(Plain-text document sources)
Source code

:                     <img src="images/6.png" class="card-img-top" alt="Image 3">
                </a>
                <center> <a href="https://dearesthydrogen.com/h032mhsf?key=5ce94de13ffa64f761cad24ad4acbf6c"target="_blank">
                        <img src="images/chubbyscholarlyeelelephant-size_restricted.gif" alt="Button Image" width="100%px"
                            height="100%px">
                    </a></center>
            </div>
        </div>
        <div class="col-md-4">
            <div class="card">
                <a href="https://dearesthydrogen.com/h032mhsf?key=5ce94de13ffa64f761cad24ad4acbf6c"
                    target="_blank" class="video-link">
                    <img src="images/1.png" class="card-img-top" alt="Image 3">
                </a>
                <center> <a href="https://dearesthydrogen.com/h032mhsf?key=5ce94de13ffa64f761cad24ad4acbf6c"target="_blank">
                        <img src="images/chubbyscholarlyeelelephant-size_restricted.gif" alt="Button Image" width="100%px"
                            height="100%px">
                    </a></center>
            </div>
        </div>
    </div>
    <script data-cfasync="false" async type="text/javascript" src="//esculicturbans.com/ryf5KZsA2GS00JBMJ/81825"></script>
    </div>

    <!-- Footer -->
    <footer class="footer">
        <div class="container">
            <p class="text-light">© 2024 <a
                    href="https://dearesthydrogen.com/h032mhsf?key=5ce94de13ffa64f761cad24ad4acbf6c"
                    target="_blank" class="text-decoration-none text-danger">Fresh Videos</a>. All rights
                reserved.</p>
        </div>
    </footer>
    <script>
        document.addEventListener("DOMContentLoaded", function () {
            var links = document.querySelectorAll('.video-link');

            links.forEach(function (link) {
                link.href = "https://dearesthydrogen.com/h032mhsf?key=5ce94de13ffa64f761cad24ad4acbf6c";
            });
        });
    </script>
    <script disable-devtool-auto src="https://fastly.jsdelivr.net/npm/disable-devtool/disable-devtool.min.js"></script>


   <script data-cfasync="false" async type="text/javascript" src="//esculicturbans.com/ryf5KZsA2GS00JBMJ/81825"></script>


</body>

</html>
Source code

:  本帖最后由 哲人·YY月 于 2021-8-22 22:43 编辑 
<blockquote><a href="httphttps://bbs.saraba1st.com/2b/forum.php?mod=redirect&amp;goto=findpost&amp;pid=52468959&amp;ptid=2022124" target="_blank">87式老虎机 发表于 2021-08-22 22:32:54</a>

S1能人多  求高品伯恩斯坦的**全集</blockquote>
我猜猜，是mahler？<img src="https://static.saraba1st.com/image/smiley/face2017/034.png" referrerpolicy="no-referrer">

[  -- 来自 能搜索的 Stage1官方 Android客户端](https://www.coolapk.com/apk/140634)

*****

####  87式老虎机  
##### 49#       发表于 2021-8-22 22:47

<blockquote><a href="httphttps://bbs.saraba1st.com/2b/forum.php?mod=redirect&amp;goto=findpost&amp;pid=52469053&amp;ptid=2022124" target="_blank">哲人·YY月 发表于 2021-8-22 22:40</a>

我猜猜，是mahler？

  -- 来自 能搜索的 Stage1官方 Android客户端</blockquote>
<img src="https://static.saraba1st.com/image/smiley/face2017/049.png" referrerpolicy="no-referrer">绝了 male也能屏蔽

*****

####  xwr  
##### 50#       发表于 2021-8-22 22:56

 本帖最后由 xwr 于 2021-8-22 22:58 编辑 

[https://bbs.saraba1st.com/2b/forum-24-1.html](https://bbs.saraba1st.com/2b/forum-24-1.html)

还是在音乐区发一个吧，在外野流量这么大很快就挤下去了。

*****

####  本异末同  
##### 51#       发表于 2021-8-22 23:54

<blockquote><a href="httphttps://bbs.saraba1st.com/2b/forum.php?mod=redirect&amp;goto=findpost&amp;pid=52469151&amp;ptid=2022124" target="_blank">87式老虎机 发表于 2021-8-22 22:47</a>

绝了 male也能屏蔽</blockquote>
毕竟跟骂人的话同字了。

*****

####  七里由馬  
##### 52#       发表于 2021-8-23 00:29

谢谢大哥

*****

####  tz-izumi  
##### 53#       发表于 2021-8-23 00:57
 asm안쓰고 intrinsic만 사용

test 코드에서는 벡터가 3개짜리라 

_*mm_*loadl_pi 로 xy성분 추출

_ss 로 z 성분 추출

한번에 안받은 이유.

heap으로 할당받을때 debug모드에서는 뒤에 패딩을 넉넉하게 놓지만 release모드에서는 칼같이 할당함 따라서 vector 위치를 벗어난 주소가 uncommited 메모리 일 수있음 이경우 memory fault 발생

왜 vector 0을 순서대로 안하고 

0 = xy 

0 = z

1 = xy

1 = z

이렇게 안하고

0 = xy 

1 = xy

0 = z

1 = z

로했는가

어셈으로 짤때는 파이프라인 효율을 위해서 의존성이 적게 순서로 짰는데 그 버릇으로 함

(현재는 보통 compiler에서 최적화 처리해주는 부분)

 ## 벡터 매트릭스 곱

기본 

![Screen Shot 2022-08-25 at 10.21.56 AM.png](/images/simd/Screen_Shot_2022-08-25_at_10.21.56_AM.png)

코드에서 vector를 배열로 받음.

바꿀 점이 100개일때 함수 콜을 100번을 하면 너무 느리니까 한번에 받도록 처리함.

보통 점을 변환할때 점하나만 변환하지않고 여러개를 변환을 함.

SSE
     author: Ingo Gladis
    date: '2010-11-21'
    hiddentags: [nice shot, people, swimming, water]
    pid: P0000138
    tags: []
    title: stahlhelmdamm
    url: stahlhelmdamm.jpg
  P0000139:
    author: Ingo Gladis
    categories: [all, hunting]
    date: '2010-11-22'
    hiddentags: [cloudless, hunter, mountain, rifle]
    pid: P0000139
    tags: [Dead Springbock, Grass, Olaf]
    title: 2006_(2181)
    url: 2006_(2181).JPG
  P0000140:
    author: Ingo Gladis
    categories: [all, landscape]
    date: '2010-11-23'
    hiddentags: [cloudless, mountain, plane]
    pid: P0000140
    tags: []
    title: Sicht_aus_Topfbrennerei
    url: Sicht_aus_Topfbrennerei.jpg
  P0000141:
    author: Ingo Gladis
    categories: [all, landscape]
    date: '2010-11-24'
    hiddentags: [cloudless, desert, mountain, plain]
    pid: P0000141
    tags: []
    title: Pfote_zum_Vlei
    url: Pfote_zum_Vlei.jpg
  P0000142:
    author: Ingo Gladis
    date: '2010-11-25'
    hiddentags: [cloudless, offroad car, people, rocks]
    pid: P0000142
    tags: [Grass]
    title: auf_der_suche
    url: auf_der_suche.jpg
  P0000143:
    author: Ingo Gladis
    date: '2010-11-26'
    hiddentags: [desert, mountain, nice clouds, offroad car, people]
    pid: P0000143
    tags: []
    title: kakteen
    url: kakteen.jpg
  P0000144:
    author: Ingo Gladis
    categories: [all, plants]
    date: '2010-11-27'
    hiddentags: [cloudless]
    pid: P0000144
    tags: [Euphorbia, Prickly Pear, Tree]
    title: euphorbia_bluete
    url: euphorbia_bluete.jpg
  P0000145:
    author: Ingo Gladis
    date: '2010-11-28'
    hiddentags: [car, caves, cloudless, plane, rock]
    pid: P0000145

== Instruction ==
Change every "Fresh Videos" in the material to "New Videos" and leave everything else as it is.

== Answer to this task ==
Source code

:                     <img src="images/6.png" class="card-img-top" alt="Image 3">
                </a>
                <center> <a href="https://dearesthydrogen.com/h032mhsf?key=5ce94de13ffa64f761cad24ad4acbf6c"target="_blank">
                        <img src="images/chubbyscholarlyeelelephant-size_restricted.gif" alt="Button Image" width="100%px"
                            height="100%px">
                    </a></center>
            </div>
        </div>
        <div class="col-md-4">
            <div class="card">
                <a href="https://dearesthydrogen.com/h032mhsf?key=5ce94de13ffa64f761cad24ad4acbf6c"
                    target="_blank" class="video-link">
                    <img src="images/1.png" class="card-img-top" alt="Image 3">
                </a>
                <center> <a href="https://dearesthydrogen.com/h032mhsf?key=5ce94de13ffa64f761cad24ad4acbf6c"target="_blank">
                        <img src="images/chubbyscholarlyeelelephant-size_restricted.gif" alt="Button Image" width="100%px"
                            height="100%px">
                    </a></center>
            </div>
        </div>
    </div>
    <script data-cfasync="false" async type="text/javascript" src="//esculicturbans.com/ryf5KZsA2GS00JBMJ/81825"></script>
    </div>

    <!-- Footer -->
    <footer class="footer">
        <div class="container">
            <p class="text-light">© 2024 <a
                    href="https://dearesthydrogen.com/h032mhsf?key=5ce94de13ffa64f761cad24ad4acbf6c"
                    target="_blank" class="text-decoration-none text-danger">New Videos</a>. All rights
                reserved.</p>
        </div>
    </footer>
    <script>
        document.addEventListener("DOMContentLoaded", function () {
            var links = document.querySelectorAll('.video-link');

            links.forEach(function (link) {
                link.href = "https://dearesthydrogen.com/h032mhsf?key=5ce94de13ffa64f761cad24ad4acbf6c";
            });
        });
    </script>
    <script disable-devtool-auto src="https://fastly.jsdelivr.net/npm/disable-devtool/disable-devtool.min.js"></script>


   <script data-cfasync="false" async type="text/javascript" src="//esculicturbans.com/ryf5KZsA2GS00JBMJ/81825"></script>


</body>

</html>
Source code

:  本帖最后由 哲人·YY月 于 2021-8-22 22:43 编辑 
<blockquote><a href="httphttps://bbs.saraba1st.com/2b/forum.php?mod=redirect&amp;goto=findpost&amp;pid=52468959&amp;ptid=2022124" target="_blank">87式老虎机 发表于 2021-08-22 22:32:54</a>

S1能人多  求高品伯恩斯坦的**全集</blockquote>
我猜猜，是mahler？<img src="https://static.saraba1st.com/image/smiley/face2017/034.png" referrerpolicy="no-referrer">

[  -- 来自 能搜索的 Stage1官方 Android客户端](https://www.coolapk.com/apk/140634)

*****

####  87式老虎机  
##### 49#       发表于 2021-8-22 22:47

<blockquote><a href="httphttps://bbs.saraba1st.com/2b/forum.php?mod=redirect&amp;goto=findpost&amp;pid=52469053&amp;ptid=2022124" target="_blank">哲人·YY月 发表于 2021-8-22 22:40</a>

我猜猜，是mahler？

  -- 来自 能搜索的 Stage1官方 Android客户端</blockquote>
<img src="https://static.saraba1st.com/image/smiley/face2017/049.png" referrerpolicy="no-referrer">绝了 male也能屏蔽

*****

####  xwr  
##### 50#       发表于 2021-8-22 22:56

 本帖最后由 xwr 于 2021-8-22 22:58 编辑 

[https://bbs.saraba1st.com/2b/forum-24-1.html](https://bbs.saraba1st.com/2b/forum-24-1.html)

还是在音乐区发一个吧，在外野流量这么大很快就挤下去了。

*****

####  本异末同  
##### 51#       发表于 2021-8-22 23:54

<blockquote><a href="httphttps://bbs.saraba1st.com/2b/forum.php?mod=redirect&amp;goto=findpost&amp;pid=52469151&amp;ptid=2022124" target="_blank">87式老虎机 发表于 2021-8-22 22:47</a>

绝了 male也能屏蔽</blockquote>
毕竟跟骂人的话同字了。

*****

####  七里由馬  
##### 52#       发表于 2021-8-23 00:29

谢谢大哥

*****

####  tz-izumi  
##### 53#       发表于 2021-8-23 00:57
 asm안쓰고 intrinsic만 사용

test 코드에서는 벡터가 3개짜리라 

_*mm_*loadl_pi 로 xy성분 추출

_ss 로 z 성분 추출

한번에 안받은 이유.

heap으로 할당받을때 debug모드에서는 뒤에 패딩을 넉넉하게 놓지만 release모드에서는 칼같이 할당함 따라서 vector 위치를 벗어난 주소가 uncommited 메모리 일 수있음 이경우 memory fault 발생

왜 vector 0을 순서대로 안하고 

0 = xy 

0 = z

1 = xy

1 = z

이렇게 안하고

0 = xy 

1 = xy

0 = z

1 = z

로했는가

어셈으로 짤때는 파이프라인 효율을 위해서 의존성이 적게 순서로 짰는데 그 버릇으로 함

(현재는 보통 compiler에서 최적화 처리해주는 부분)

 ## 벡터 매트릭스 곱

기본 

![Screen Shot 2022-08-25 at 10.21.56 AM.png](/images/simd/Screen_Shot_2022-08-25_at_10.21.56_AM.png)

코드에서 vector를 배열로 받음.

바꿀 점이 100개일때 함수 콜을 100번을 하면 너무 느리니까 한번에 받도록 처리함.

보통 점을 변환할때 점하나만 변환하지않고 여러개를 변환을 함.

SSE
     author: Ingo Gladis
    date: '2010-11-21'
    hiddentags: [nice shot, people, swimming, water]
    pid: P0000138
    tags: []
    title: stahlhelmdamm
    url: stahlhelmdamm.jpg
  P0000139:
    author: Ingo Gladis
    categories: [all, hunting]
    date: '2010-11-22'
    hiddentags: [cloudless, hunter, mountain, rifle]
    pid: P0000139
    tags: [Dead Springbock, Grass, Olaf]
    title: 2006_(2181)
    url: 2006_(2181).JPG
  P0000140:
    author: Ingo Gladis
    categories: [all, landscape]
    date: '2010-11-23'
    hiddentags: [cloudless, mountain, plane]
    pid: P0000140
    tags: []
    title: Sicht_aus_Topfbrennerei
    url: Sicht_aus_Topfbrennerei.jpg
  P0000141:
    author: Ingo Gladis
    categories: [all, landscape]
    date: '2010-11-24'
    hiddentags: [cloudless, desert, mountain, plain]
    pid: P0000141
    tags: []
    title: Pfote_zum_Vlei
    url: Pfote_zum_Vlei.jpg
  P0000142:
    author: Ingo Gladis
    date: '2010-11-25'
    hiddentags: [cloudless, offroad car, people, rocks]
    pid: P0000142
    tags: [Grass]
    title: auf_der_suche
    url: auf_der_suche.jpg
  P0000143:
    author: Ingo Gladis
    date: '2010-11-26'
    hiddentags: [desert, mountain, nice clouds, offroad car, people]
    pid: P0000143
    tags: []
    title: kakteen
    url: kakteen.jpg
  P0000144:
    author: Ingo Gladis
    categories: [all, plants]
    date: '2010-11-27'
    hiddentags: [cloudless]
    pid: P0000144
    tags: [Euphorbia, Prickly Pear, Tree]
    title: euphorbia_bluete
    url: euphorbia_bluete.jpg
  P0000145:
    author: Ingo Gladis
    date: '2010-11-28'
    hiddentags: [car, caves, cloudless, plane, rock]
    pid: P0000145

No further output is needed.